MongoDB Guests for MongoDB

Posted on Oct 14

Building With Patterns: Document Versioning for Financial Services

#webdev #programming #beginners #mongodb

This tutorial was written by Russell Epstein.

When you’re building applications for financial services and other highly regulated industries, storing just the current version of a document is typically not enough. A loan application that starts as a simple document requesting $200,000 might evolve through dozens of revisions with updated customer information, revised terms, compliance annotations, and underwriter adjustments before it’s finally approved. The challenge is preserving every single change along the way.

Unlike most applications where version history is a nice-to-have feature, financial services applications must maintain complete audit trails by design. Regulators expect to reconstruct exactly what happened at any point in time, compliance teams need to track who made which changes and why, and business users need both fast access to current data and the ability to investigate historical decisions.

This is where MongoDB’s Document Versioning Pattern becomes essential. While most applications only need to query the latest version of their data, financial institutions must maintain complete historical records that can withstand regulatory scrutiny, support audit requirements, and enable precise point-in-time reconstruction of business decisions.

§ **Supplied material**
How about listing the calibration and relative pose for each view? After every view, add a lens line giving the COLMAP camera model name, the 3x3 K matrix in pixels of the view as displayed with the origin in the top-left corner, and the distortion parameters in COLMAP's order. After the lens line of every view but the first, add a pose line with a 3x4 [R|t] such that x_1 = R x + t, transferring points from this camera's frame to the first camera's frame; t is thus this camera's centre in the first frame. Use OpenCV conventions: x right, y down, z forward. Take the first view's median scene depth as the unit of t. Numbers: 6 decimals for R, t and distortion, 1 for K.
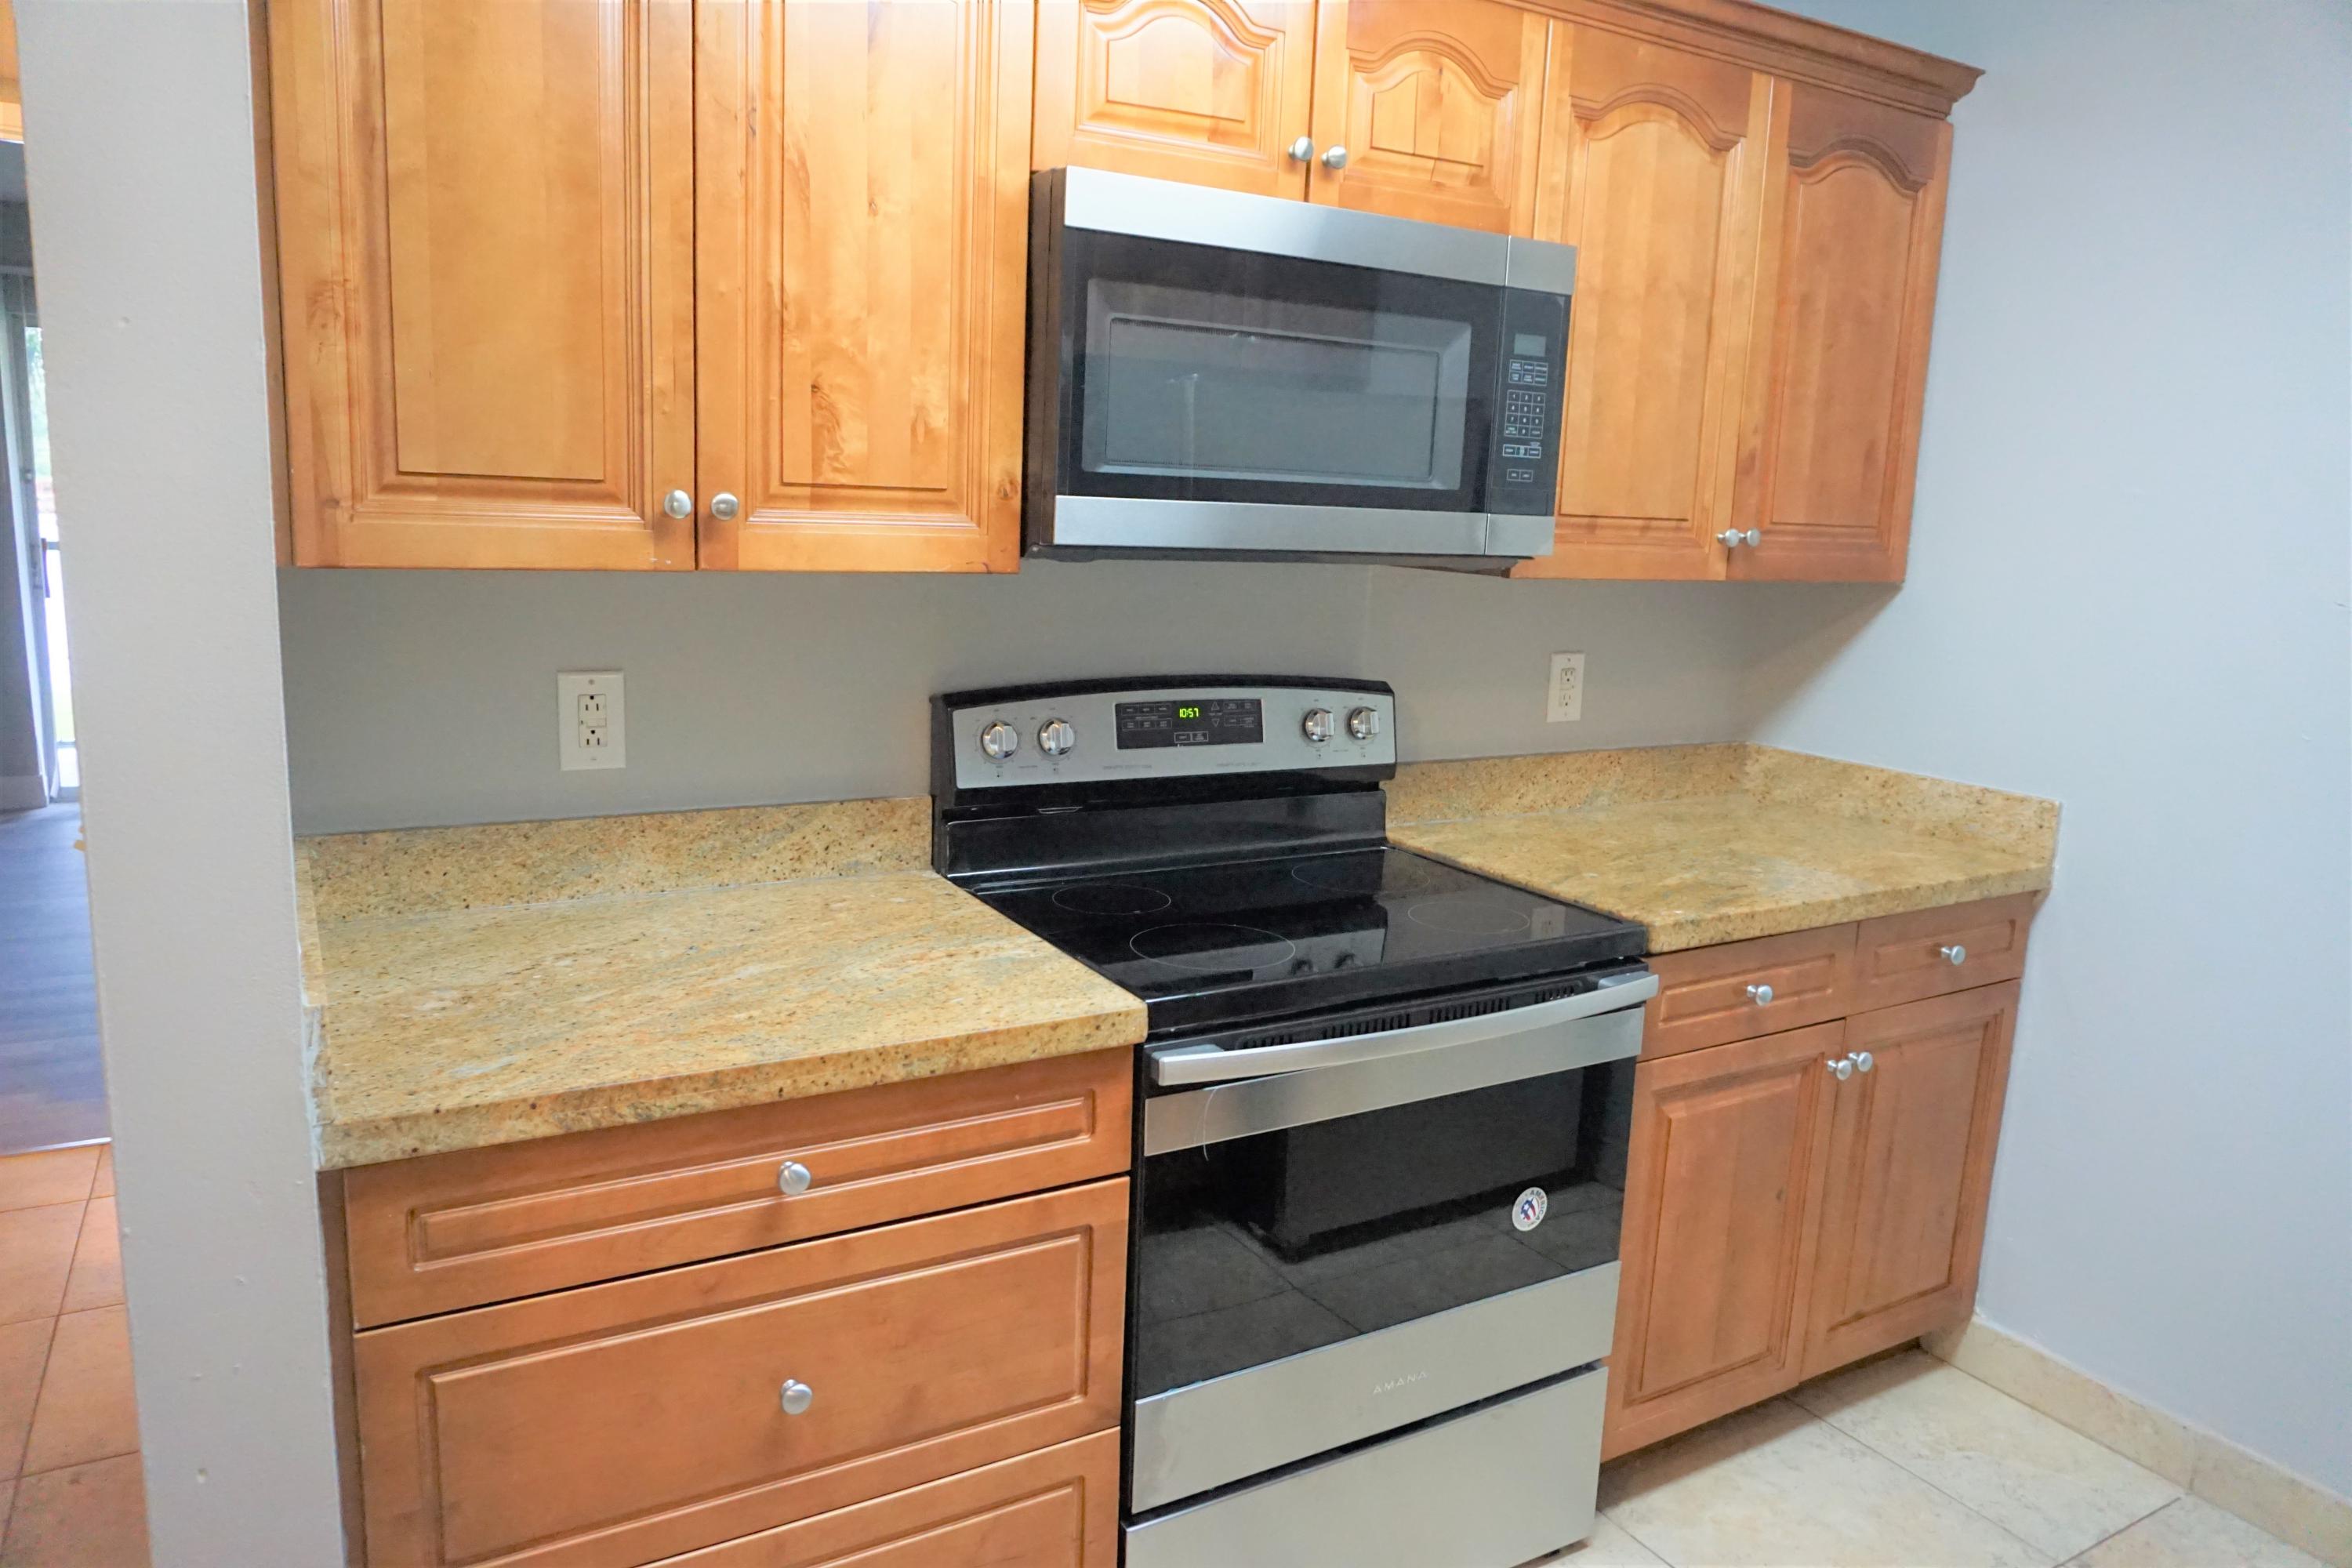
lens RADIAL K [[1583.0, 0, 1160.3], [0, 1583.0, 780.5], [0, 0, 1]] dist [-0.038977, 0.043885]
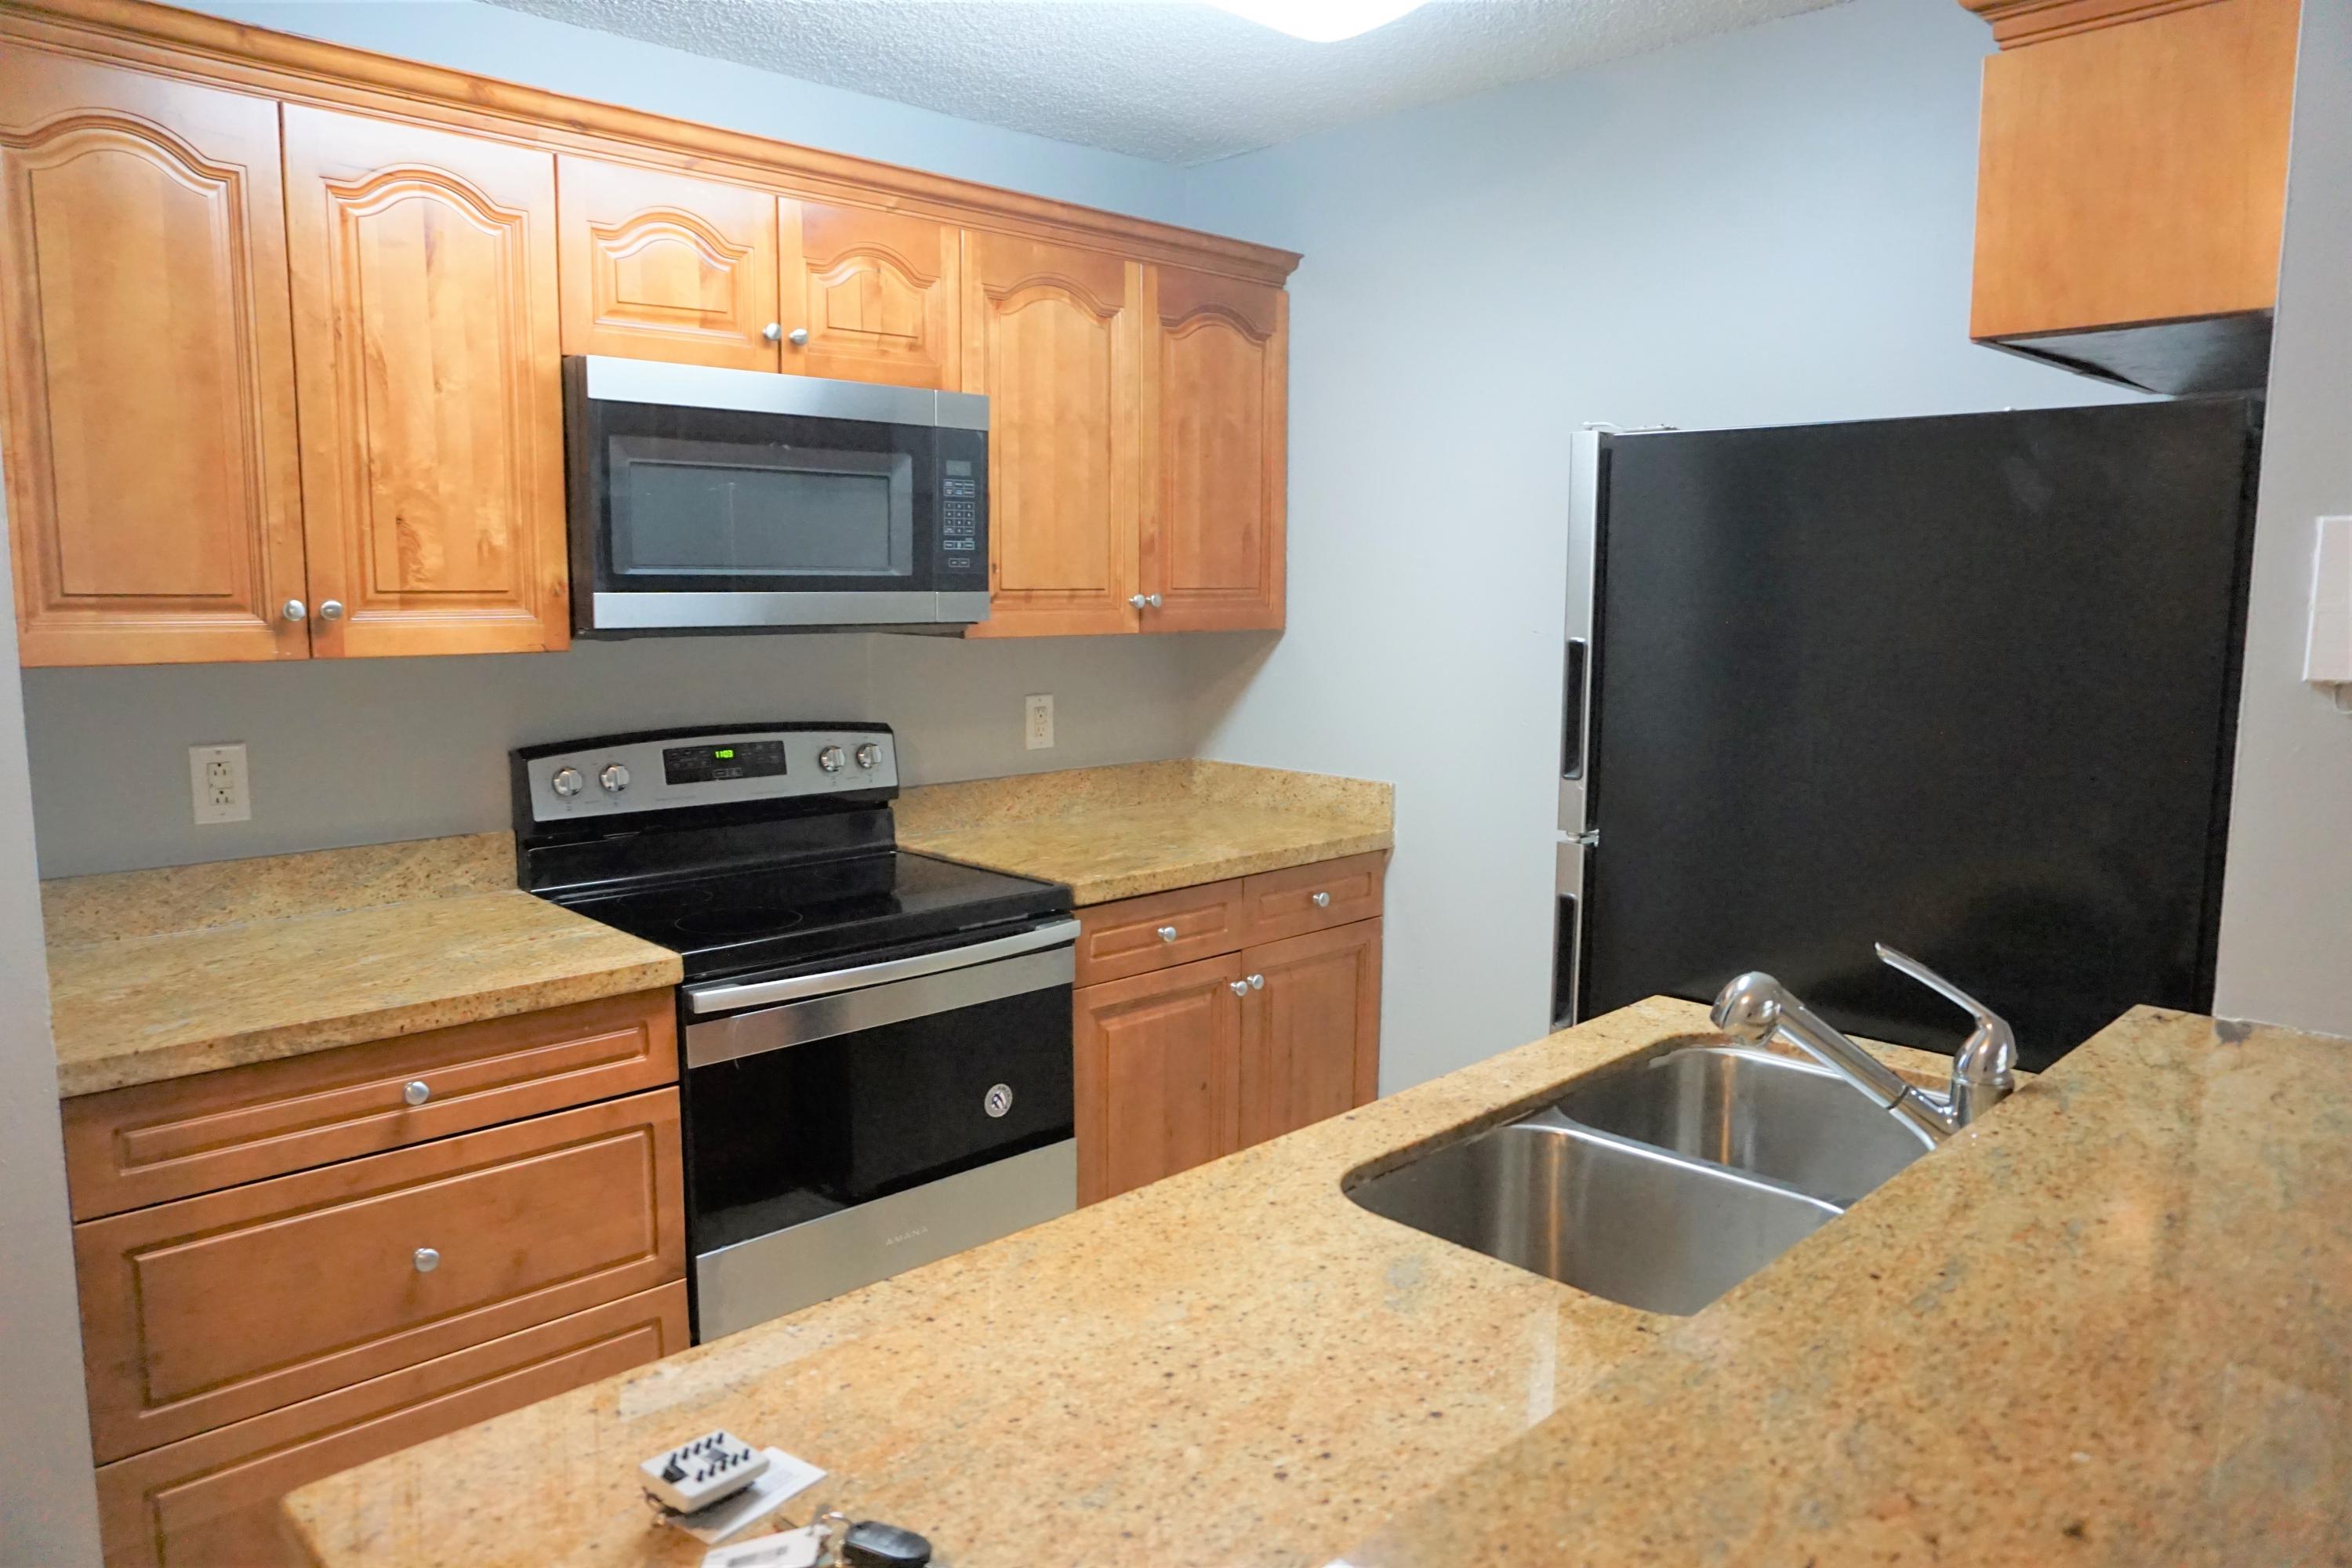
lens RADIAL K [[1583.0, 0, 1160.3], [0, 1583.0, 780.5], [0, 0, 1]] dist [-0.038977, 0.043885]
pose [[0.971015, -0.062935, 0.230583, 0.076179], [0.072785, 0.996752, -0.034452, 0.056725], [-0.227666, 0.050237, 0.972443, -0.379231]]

--

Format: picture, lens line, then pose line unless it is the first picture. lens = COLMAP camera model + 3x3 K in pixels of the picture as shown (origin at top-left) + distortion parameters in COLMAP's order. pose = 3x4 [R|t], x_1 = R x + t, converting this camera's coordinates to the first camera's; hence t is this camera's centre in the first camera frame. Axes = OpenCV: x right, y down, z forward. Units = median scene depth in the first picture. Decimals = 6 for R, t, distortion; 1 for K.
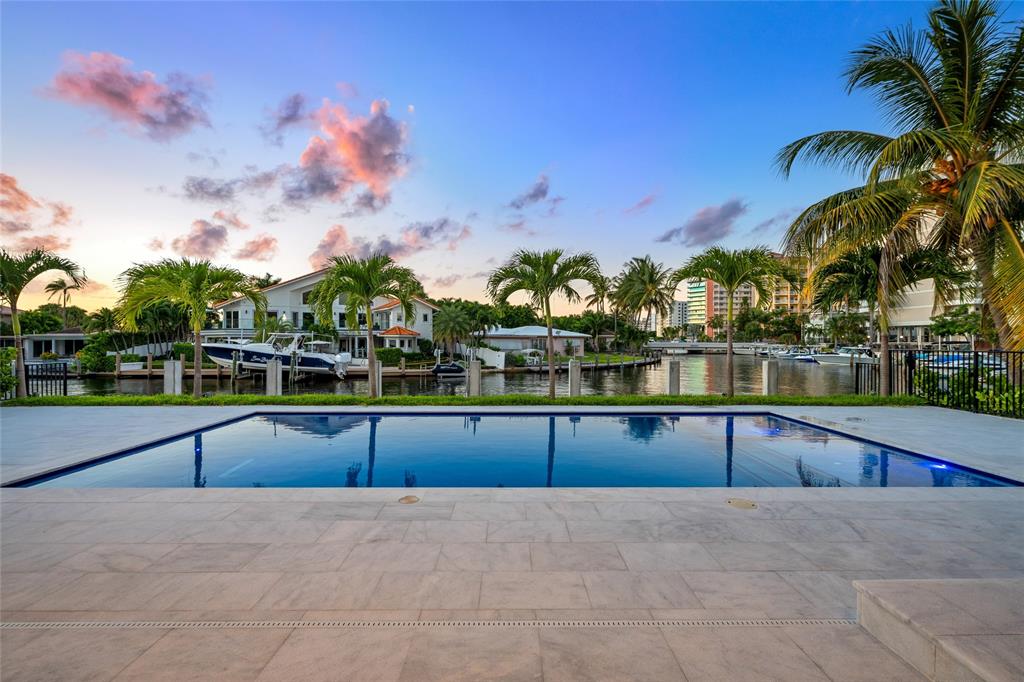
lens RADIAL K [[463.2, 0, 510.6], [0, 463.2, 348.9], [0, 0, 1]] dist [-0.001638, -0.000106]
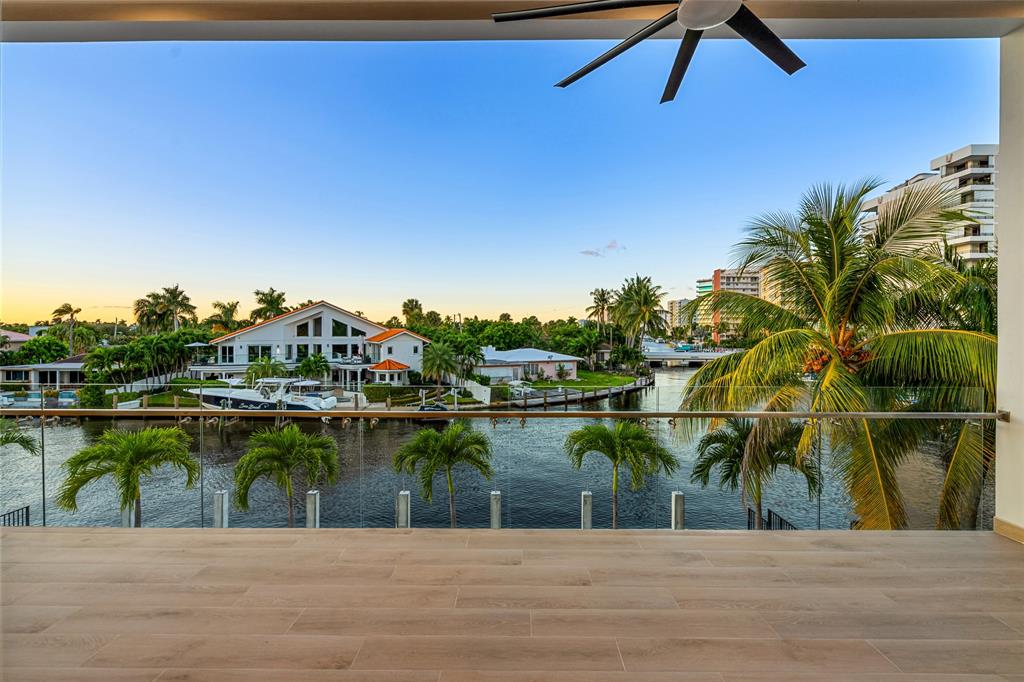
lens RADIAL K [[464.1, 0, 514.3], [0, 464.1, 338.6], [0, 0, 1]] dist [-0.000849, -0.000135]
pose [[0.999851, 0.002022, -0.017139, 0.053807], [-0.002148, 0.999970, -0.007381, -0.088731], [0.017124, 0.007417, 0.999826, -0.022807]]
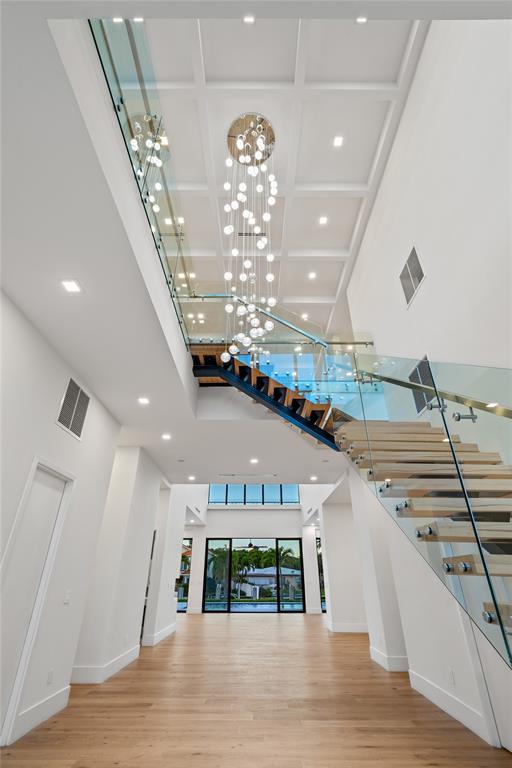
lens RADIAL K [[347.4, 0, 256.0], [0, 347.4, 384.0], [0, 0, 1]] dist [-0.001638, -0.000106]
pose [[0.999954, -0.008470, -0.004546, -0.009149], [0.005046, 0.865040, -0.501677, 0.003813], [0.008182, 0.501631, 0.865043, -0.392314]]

§ **Task goal**
Could you quote the document versioning tutorial word for word, from "This tutorial was" to "along the way."?

§ **Exercise response**
This tutorial was written by Russell Epstein.

When you’re building applications for financial services and other highly regulated industries, storing just the current version of a document is typically not enough. A loan application that starts as a simple document requesting $200,000 might evolve through dozens of revisions with updated customer information, revised terms, compliance annotations, and underwriter adjustments before it’s finally approved. The challenge is preserving every single change along the way.